The TV’s on. I didn’t turn it on. I don’t even remember when I last watched anything. But it’s flickering, flashing images and sounds that mean nothing. Just more noise, more distraction. It’s all the same. It’s all white noise to drown out the silence in my head. I stare at it, letting my eyes glaze over. I don’t care what’s on. I don’t care about the stupid sitcom or the endless stream of reality TV or the shitty ads selling me products I’ll never afford. It’s all just a blur, a meaningless blur of bright lights and empty promises.

But the TV doesn’t stop. It goes on and on, like the world outside. Like the world I can’t escape, no matter how hard I try. The noise fills the room, fills the space where my thoughts should be, drowning out whatever little part of me was still trying to think, still trying to feel. There’s nothing left to do but stare at the screen and wait for the hours to slip by.

I think about how it all started. How I got here, to this exact moment. But the truth is, I don’t know anymore. I used to dream, or at least I think I did. I used to have plans, ideas, ambitions. But somewhere along the way, those dreams got crushed under the weight of responsibility, under the pressure of a system that doesn’t give a damn about you unless you’re making money for someone else. Somewhere along the way, I forgot how to want. I forgot how to care.
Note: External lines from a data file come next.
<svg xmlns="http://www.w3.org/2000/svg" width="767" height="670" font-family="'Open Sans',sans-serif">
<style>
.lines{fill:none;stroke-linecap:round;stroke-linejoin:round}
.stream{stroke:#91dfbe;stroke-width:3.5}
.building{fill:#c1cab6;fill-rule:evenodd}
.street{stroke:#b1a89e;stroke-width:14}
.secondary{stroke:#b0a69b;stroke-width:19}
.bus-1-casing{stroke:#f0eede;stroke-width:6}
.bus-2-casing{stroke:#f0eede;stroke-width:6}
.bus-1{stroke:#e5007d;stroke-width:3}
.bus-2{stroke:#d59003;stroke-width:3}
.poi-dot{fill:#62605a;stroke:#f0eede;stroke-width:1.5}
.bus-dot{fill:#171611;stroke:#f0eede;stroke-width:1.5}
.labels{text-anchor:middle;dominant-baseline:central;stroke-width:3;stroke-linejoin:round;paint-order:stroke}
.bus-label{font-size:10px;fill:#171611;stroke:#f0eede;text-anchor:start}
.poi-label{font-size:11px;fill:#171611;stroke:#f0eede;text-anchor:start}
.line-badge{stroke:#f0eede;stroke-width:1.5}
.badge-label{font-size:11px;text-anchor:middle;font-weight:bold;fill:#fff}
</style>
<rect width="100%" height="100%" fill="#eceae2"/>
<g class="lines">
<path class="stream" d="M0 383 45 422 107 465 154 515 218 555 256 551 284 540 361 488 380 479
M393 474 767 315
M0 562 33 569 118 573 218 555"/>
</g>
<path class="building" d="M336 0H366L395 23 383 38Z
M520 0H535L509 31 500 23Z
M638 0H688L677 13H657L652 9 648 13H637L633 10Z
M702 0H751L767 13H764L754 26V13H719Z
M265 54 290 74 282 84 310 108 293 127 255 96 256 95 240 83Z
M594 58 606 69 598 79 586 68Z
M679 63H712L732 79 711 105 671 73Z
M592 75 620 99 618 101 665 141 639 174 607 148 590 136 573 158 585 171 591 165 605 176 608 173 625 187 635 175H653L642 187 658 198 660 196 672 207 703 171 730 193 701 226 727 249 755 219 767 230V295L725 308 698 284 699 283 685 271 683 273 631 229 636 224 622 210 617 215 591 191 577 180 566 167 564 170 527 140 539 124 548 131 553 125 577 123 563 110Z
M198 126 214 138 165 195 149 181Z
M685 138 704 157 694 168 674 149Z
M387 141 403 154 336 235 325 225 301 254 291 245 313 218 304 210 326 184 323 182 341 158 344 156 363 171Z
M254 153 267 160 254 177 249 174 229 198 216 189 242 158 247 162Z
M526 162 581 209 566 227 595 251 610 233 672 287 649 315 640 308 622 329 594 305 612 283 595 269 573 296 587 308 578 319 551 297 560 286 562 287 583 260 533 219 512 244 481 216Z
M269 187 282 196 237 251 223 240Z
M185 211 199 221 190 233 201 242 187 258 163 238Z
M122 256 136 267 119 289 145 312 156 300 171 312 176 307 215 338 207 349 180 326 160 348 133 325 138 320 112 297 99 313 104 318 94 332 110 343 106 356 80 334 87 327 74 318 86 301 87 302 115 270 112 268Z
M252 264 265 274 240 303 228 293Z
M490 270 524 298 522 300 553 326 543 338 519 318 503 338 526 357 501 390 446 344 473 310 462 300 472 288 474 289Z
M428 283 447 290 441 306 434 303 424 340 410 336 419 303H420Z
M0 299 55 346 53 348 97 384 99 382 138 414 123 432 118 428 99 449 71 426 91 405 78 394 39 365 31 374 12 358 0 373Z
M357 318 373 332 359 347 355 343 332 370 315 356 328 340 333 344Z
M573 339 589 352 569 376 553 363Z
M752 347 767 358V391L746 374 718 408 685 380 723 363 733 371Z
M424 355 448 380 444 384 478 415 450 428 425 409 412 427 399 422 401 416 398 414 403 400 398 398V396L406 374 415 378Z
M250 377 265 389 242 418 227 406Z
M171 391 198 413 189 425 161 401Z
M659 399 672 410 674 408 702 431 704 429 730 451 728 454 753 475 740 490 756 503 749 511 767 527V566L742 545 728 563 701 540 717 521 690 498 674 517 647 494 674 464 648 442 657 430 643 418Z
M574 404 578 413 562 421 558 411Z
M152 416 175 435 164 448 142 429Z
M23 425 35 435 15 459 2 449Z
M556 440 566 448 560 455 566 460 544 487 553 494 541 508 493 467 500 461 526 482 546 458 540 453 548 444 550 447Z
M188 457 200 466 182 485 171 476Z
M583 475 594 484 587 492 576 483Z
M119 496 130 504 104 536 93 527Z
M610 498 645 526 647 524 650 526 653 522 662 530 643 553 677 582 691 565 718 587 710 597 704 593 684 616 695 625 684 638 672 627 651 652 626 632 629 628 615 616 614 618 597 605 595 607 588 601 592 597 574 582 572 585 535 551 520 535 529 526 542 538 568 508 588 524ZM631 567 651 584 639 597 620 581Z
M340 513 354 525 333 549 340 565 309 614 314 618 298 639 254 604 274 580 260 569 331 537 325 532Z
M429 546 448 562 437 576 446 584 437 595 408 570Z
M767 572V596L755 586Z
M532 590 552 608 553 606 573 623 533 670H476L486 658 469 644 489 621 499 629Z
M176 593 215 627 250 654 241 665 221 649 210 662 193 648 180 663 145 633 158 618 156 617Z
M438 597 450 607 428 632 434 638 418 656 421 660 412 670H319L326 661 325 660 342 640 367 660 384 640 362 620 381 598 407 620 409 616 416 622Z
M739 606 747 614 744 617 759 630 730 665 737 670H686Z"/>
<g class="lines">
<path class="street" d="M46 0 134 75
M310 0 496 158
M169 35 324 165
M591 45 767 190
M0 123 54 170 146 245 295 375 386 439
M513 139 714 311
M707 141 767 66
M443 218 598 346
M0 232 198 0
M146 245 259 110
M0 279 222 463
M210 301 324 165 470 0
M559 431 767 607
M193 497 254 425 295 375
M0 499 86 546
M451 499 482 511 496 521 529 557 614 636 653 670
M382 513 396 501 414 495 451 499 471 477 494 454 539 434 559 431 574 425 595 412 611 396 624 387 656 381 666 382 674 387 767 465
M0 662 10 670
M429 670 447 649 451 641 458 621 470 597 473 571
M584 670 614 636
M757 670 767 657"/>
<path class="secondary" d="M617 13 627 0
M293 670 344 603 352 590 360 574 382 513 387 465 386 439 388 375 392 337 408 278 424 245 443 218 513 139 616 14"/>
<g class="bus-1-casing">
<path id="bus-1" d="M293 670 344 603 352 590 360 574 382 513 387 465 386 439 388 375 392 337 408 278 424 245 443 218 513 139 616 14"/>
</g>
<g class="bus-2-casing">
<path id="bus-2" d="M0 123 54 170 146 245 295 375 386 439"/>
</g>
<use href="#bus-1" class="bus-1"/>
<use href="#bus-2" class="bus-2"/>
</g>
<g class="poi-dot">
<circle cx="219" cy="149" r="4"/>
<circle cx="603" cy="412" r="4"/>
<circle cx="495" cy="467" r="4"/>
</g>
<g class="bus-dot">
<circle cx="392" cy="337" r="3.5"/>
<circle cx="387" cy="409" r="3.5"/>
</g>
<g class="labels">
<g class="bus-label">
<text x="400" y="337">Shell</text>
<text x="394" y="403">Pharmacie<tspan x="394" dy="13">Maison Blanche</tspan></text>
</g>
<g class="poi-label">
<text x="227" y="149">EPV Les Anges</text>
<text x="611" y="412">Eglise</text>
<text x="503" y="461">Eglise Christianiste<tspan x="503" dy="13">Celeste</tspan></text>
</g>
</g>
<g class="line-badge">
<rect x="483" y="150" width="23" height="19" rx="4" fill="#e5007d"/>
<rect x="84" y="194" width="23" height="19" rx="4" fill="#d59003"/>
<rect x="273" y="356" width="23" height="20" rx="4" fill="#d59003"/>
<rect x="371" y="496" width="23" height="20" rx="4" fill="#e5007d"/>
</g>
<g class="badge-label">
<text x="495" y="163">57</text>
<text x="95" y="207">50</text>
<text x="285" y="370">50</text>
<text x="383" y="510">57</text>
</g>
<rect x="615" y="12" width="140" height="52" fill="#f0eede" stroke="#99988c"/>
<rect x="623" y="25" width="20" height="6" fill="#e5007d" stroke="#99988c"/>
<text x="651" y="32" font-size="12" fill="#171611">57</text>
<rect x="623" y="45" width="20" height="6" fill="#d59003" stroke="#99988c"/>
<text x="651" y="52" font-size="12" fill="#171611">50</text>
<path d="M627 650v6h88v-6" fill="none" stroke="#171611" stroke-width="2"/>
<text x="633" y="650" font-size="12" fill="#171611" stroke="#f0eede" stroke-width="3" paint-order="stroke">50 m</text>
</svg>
Now I’m just here. Just existing. Breathing in and out, one breath at a time, as if that’s enough. But it’s not. It’s never enough. The emptiness grows and grows, until it fills up everything. The bills. The beer cans. The empty hours between the nine-to-five grind. The world outside is just as empty, just as devoid of meaning.

The thought of change is too overwhelming. I can’t even imagine what it would take to pull myself out of this. To get up, to clean the apartment, to stop drinking, to make a move, to break free. It feels like a lifetime of effort, and I don’t have the energy. What’s the point? What’s the point of doing anything when the world is a mess and you’re just another speck of dust caught in its vortex?

The flickering TV flashes another commercial. Someone’s smiling, holding up a product, promising me that if I buy this thing, I’ll be happy. I’ll be successful. I’ll finally be free of the mess. I’ve seen this commercial too many time. Same shit, different day. I laugh bitterly to myself. If only it were that easy. If only life could be fixed with a product or a pill or a quick solution. But I know better. I know that the only way out of this mess is through pain, through hard work, through tearing yourself apart and putting the pieces back together again. But I’m too tired. I’m too far gone.

I close my eyes for a second. Just for a second. But the second stretches on, and I’m lost in it, lost in the quiet, the static, the noise.

I wake up sometime later. The room is dark now, the TV still flickering. I’ve been sitting here, unmoving, for hours. Nothing’s changed. Nothing will. I think about getting up, but I don’t. The thought of moving seems too exhausting. Instead, I let the darkness consume me, let the quiet settle in, let the mess around me grow even more.

What’s the point? What’s the point of getting up, of trying, of making a change? I don’t know. Maybe there’s no point. Maybe I’m just too far gone to even know what it feels like to be alive.

I stare at the ceiling, the broken light flickering above me, and I realize—I don’t have the answers. I don’t even know if there’s a way out anymore.

But maybe that’s the point, isn’t it? We’re all stuck in the same mess, trying to figure out how to survive. Trying to find meaning in the chaos. Maybe we’re all just waiting for the light to stop flickering and for the noise to finally go silent.